List every finding given under the "Findings" heading in the paper summary below.

* Document excerpt
▬▬▬▬▬▬
On Fourier analysis of polynomial multigrid for arbitrary multi-stage cycles

TL;DR

This paper uses Fourier analysis to study polynomial multigrid methods with arbitrary multi-stage cycles, revealing how cycle asymmetry and smoothing strategies improve convergence in solving advection-diffusion and Navier-Stokes equations.

Contribution

It provides a novel Fourier analysis framework for polynomial multigrid with arbitrary cycles, demonstrating how cycle asymmetry enhances convergence in dual-time schemes.

Findings

V-cycle asymmetry improves convergence

Additional prolongation smoothing is beneficial

Analytic results are confirmed numerically in Navier-Stokes simulations

Abstract

The Fourier analysis of the \emph{p}-multigrid acceleration technique is considered for a dual-time scheme applied to the advection-diffusion equation with various cycle configurations. It is found that improved convergence can be achieved through \emph{V}-cycle asymmetry where additional prolongation smoothing is applied. Experiments conducted on the artificial compressibility formulation of the Navier--Stokes equations found that these analytic findings could be observed numerically in the pressure residual, whereas velocity terms---which are more hyperbolic in character---benefited primarily from increased pseudo-time steps.
▬▬▬▬▬▬
* Data to examine
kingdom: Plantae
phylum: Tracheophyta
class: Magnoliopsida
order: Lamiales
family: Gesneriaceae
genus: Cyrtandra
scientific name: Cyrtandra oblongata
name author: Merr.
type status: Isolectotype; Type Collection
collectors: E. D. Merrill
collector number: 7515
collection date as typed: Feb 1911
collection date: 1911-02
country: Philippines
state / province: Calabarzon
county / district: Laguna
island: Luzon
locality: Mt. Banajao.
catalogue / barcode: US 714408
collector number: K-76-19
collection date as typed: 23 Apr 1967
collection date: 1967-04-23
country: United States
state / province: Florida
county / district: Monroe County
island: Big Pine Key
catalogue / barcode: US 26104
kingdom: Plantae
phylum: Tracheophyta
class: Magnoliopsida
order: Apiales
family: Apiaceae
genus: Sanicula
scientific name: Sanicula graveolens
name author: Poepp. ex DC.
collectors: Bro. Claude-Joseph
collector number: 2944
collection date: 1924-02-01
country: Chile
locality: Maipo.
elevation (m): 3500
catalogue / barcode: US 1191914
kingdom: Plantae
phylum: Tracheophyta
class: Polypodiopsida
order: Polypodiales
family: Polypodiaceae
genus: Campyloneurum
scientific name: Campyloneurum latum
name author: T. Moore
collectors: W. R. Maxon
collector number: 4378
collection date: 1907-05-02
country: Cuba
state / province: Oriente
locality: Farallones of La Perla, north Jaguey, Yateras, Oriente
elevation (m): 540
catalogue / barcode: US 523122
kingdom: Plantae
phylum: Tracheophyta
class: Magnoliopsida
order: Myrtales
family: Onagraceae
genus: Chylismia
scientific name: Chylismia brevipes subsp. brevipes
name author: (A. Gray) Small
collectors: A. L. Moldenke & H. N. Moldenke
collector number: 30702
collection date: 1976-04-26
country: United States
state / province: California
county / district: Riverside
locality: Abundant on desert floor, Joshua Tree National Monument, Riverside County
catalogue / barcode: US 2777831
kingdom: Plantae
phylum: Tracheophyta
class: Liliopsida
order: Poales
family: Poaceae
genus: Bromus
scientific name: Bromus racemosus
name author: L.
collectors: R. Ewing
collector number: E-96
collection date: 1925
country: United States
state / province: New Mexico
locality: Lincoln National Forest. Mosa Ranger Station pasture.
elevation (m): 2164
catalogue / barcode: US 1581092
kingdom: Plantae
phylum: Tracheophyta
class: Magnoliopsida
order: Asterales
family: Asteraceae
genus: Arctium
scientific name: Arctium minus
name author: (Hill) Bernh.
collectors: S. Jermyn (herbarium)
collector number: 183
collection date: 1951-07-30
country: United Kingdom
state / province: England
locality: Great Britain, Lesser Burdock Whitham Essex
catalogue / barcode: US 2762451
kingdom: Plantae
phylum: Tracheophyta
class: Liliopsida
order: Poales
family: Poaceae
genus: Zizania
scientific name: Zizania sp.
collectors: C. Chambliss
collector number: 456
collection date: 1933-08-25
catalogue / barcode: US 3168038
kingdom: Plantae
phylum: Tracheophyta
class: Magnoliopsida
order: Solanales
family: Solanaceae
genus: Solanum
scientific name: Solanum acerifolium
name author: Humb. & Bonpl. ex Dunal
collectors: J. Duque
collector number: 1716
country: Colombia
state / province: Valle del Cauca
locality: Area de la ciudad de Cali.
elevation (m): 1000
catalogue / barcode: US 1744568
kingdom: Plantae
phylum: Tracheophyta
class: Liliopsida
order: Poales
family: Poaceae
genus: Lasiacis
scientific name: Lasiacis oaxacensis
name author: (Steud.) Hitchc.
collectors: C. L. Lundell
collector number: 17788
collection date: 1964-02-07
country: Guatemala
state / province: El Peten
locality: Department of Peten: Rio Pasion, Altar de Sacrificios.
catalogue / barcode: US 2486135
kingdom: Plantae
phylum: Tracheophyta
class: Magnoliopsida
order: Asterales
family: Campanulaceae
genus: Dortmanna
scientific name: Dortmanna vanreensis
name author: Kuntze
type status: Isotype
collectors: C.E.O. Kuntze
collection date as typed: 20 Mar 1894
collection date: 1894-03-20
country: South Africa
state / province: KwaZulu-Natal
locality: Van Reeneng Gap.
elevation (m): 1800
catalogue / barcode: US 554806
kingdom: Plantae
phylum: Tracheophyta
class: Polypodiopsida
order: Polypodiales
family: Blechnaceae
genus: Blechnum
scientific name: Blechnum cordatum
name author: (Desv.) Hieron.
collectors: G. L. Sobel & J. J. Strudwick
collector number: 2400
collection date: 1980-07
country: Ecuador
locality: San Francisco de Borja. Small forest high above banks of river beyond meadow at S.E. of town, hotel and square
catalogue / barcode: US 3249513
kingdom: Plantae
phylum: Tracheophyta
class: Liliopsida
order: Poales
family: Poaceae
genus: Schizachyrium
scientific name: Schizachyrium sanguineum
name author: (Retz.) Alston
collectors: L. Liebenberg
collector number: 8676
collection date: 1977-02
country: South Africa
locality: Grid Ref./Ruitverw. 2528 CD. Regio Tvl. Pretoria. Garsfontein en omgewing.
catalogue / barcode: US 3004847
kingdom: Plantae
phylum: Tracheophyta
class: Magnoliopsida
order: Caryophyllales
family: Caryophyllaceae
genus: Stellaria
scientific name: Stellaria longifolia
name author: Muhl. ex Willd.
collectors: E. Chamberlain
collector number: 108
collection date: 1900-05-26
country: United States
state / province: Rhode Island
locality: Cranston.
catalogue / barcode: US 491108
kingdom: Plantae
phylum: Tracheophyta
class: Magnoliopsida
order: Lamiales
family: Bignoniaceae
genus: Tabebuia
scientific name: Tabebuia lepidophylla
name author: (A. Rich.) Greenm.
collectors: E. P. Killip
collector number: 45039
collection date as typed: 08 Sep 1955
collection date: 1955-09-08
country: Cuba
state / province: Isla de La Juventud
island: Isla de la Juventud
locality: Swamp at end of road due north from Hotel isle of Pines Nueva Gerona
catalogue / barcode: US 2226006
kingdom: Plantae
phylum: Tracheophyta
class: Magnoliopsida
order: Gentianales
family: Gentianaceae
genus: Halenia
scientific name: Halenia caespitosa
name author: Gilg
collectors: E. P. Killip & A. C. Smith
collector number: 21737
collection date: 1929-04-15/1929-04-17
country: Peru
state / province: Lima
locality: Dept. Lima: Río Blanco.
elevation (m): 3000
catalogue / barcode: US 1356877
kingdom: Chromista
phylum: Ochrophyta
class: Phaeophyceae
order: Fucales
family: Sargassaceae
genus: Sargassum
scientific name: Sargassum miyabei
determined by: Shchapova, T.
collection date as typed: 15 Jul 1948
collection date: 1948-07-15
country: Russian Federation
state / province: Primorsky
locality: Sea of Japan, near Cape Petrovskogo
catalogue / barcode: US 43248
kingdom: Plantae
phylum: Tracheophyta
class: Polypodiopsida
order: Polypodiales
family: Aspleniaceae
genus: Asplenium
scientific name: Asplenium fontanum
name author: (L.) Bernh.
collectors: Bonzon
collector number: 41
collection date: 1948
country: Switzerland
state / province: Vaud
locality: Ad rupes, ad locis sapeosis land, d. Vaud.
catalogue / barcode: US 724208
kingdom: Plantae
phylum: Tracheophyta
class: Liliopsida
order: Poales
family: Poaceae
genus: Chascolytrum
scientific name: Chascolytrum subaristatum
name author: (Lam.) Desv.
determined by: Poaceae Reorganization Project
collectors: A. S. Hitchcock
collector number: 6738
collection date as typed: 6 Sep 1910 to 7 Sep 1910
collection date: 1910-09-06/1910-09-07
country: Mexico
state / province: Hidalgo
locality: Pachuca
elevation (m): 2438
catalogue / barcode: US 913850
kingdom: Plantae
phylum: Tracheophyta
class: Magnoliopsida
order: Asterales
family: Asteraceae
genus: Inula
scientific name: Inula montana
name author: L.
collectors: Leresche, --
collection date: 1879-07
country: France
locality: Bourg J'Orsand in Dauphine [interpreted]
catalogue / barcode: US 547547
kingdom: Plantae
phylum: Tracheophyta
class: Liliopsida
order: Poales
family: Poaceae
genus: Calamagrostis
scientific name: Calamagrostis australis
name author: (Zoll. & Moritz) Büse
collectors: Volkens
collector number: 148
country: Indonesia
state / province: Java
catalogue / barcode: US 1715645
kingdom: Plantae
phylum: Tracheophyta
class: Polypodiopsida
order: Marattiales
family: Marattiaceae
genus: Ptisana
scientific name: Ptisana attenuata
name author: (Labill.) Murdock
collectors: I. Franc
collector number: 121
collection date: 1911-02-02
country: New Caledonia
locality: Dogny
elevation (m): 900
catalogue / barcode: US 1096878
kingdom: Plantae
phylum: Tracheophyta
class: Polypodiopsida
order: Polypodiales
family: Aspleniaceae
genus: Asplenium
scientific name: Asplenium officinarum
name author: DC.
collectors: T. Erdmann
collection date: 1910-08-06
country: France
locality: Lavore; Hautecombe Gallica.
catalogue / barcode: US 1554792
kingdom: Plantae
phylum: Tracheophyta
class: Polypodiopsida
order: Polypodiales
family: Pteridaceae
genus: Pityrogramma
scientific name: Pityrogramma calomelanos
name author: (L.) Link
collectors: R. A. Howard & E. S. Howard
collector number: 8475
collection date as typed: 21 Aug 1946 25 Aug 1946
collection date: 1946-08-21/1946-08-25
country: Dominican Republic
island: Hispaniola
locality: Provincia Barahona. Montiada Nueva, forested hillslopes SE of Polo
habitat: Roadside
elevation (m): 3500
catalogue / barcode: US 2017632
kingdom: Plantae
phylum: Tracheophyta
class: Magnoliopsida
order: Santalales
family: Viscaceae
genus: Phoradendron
▬▬▬▬▬▬
* Exercise result
- V-cycle asymmetry improves convergence
- Additional prolongation smoothing is beneficial
- Analytic results are confirmed numerically in Navier-Stokes simulations